The Golden Bees: The Story of the Bonapartes
By Theo Aronson
Napoleon III, being accused on one occasion of having nothing of the Great Napoleon about him, replied with as much exasperation as wit, that he did, on the contrary, have his relations.
This book is a domestic chronicle of the incredible Bonaparte family, a greedy, amorous, quarrelsome and hot-blooded Corsican clan who provided nineteenth-century Europe — and America — not only with two French emperors but also with a dazzling assortment of pretenders and parvenus, statesmen and eccentrics, great ladies and adventurers.
Plumped onto the thrones of Europe by the career of Napoleon I, who probably took better care of his family than any other conqueror in history, the Bonapartes survived the wreck of the two empires they ruled, buzzing around the honeypots of the continent with all the persistence of the imperial bees of Napoleon’s crest.
This is a personal history, not a political one. It is the family, with its eccentricities, vulgarities and fascinations manifesting themselves in generation after generation, which holds the centre of the stage.
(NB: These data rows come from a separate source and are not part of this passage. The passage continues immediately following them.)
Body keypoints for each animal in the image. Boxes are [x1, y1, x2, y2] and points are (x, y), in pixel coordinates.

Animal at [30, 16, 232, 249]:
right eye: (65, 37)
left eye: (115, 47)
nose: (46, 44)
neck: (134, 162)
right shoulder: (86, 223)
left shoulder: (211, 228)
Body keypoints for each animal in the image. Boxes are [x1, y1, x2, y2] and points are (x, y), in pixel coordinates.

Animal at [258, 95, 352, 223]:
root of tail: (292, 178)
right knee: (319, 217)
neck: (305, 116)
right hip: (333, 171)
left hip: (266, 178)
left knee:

The great political, economic and military events of the time are heard dimly as ‘noises off’. Napoleon I himself appears as a son, brother, husband, father and above all as the founder of a dynasty, rather than as a great public figure.
Theo Aronson paints this family portrait with a wealth of detail based on many years of research with historical documents and original records, letters, memoirs and family diaries.